The Private Sezin School Project has set a local example in terms of stakeholder engagement. A project whose seeds were sown in a design thinking workshop in 2014, the transformation is one that entailed deep collaboration. Throughout the research and schematic design phase, we conducted frequent site visits, passive observation sessions, interviews, and design crits to ensure that we properly prioritized design tactics in generating a user-centered layout. ATÖLYE also engaged a leading NGO, the Education Reform Initiative, in the design phase, thus sparking institutional collaborations which will help scale this space’s impact to other schools. Collaborations were held with select student-teacher groups within the school, who designed, prototyped, and manufactured the lighting system in the event space, thus setting a visible example of ownership-via-participatory design.
Altogether, the Private Sezin School Project has been a unique opportunity to affect educational habits for all actors. ATÖLYE’s scope will likely extend towards post-occupancy, including event curation, design feedback research, maker lab operation, and new furniture manufacturing, thus enabling rapid iteration and continuous improvement.










The first phase of the project, Open Roof, has been awarded the Selective Committee’s Incentive Award in Arkitera’s Employer Awards.
With the Open Roof Space Impact Assessment Project, ATÖLYE aimed to measure the effectiveness of different areas in the Open Roof Space and measure the impact of the space on user behavior. During construction, the project team decided to leave the space partially incomplete in terms of furniture and machine infrastructure, thus initiating an iterative process that involved observing and learning from real-life user behavior for a period of six months. By conducting successive spatial interventions to both the existing spaces and those left empty in the first phase of the project, we were able to improve the user experience in each area with a flexible design that meets the needs and expectations of different stakeholders.
At the end of the first six months, ATÖLYE conducted concise workshops with 40 students to discover their opinions and ideas regarding the space and the way it is used. With an interactive plan study that was located in the school for a week, more than one hundred students’ ideas were harvested. In addition to these methods, we examined the outcomes of a school-wide questionnaire conducted with teachers, as well as studying photos from the activities held within the different areas of the Open Roof Space. We created a productivity map by synthesizing the data collected from various styles and methods of research. Our team also developed recommendations for areas that were found to be used inefficiently.
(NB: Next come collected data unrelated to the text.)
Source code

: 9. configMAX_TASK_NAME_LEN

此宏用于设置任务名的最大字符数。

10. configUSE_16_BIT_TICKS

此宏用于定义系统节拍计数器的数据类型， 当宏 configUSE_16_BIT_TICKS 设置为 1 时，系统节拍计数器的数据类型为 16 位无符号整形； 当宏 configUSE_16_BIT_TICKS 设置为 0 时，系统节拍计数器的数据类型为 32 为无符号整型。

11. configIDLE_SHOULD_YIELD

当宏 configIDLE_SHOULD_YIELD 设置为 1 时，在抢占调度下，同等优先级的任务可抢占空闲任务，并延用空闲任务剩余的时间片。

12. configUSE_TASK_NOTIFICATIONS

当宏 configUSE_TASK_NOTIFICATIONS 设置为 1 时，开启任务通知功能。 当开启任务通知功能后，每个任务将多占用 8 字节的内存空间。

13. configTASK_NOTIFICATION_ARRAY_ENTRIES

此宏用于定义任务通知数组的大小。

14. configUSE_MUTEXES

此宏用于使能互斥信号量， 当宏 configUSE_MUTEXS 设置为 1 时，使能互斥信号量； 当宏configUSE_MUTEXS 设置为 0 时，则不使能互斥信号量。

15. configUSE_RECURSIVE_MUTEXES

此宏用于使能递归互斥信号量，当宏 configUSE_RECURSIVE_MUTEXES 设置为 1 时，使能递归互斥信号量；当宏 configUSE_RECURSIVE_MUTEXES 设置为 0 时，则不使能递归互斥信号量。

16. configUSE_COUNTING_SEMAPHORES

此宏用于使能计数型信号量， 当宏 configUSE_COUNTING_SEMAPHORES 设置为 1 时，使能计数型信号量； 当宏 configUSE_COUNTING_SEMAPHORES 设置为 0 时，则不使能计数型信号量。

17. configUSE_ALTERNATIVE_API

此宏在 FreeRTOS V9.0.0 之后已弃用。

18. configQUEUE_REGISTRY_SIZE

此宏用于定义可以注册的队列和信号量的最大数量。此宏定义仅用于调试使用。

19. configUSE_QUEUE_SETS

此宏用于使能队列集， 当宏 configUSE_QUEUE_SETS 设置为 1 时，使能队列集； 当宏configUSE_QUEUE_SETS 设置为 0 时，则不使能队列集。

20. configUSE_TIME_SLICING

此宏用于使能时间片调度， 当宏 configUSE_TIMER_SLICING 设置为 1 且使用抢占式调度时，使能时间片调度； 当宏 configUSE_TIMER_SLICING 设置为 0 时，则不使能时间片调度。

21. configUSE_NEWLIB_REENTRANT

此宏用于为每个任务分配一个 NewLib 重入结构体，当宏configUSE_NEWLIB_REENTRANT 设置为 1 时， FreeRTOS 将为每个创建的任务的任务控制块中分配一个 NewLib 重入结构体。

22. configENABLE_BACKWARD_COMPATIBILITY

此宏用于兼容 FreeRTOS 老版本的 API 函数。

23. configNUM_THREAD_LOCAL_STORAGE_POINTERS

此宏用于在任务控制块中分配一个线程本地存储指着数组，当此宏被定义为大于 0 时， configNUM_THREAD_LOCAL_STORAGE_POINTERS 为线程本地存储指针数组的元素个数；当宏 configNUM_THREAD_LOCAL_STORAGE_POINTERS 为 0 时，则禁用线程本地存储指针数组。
After analyzing all these inputs, it was time to repurpose the three vacant spaces to accommodate both the curricular and extracurricular needs of teachers as well as the students’ expectations from the ideal space where they would want to spend their spare time. In the end, ATÖLYE designed three flexible classrooms that reflect three distinct concepts: “a space that facilitates alternative learning and working styles,” “a space that allows information sharing,” and “a space that aims to spread the culture of production to the entire school.”